Code: roughly 2 characters per token (twice as expensive per character).
Non-Latin scripts (CJK, Cyrillic, Arabic): tokenize sparsely; expect more tokens per visual character.
Whitespace matters: hello (with leading space) and hello are different tokens with different IDs.

Pitfalls to dodge

Token is not word. Often a word; often a fragment; sometimes both in the same sentence.
Token is not character. Usually shorter sequences than character count suggests.
Character count does not predict token count. Code, non-Latin, and unusual names break the ratio.
The model does not “know the letters” of a word.

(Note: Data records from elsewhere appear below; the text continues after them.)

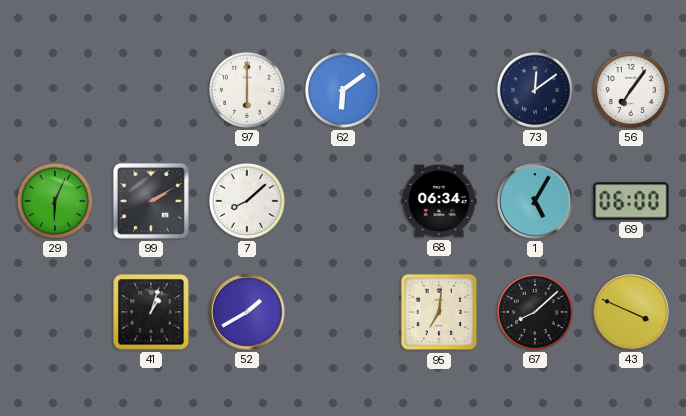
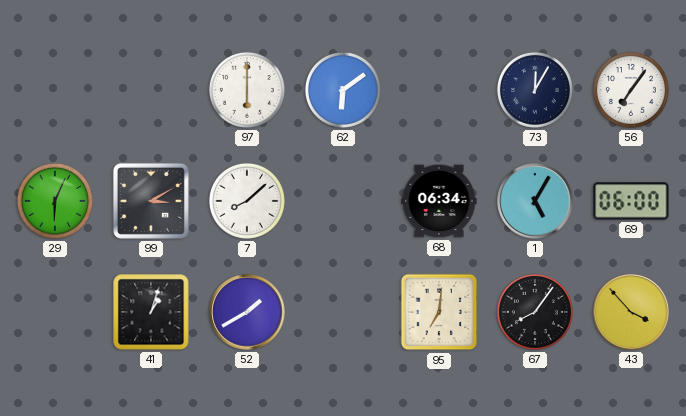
73: 12:09 -> 12:05
99: 2:10 -> 3:10
67: 8:08 -> 8:06
43: 3:49 -> 3:53
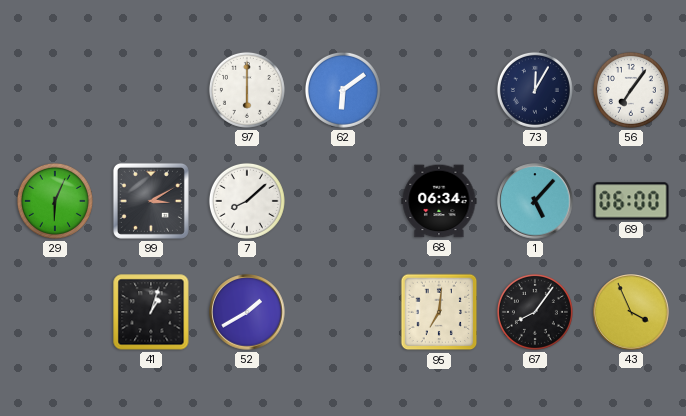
1: 5:05 -> 5:07
43: 3:53 -> 3:56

It knows associations for the token; spelling is on the wrong side of the wall.
The famous strawberry case got patched via training, but slightly weirder spelling questions (“count the Ms in mellifluous”) still fail for the same structural reason.

Words to use precisely

Token: a vocabulary entry; the unit the model processes.
Vocabulary: the fixed precomputed list of tokens (typically 30k to 100k entries).
BPE: byte-pair encoding; the algorithm that builds the vocabulary by repeatedly merging the most frequent adjacent pair.
Atomic token: a token the model cannot look inside; it is just an integer ID.
Special token: a vocabulary entry that is not a subword fragment (BOS, EOS, chat-role markers, etc.).

AI does not read text. It reads tokens.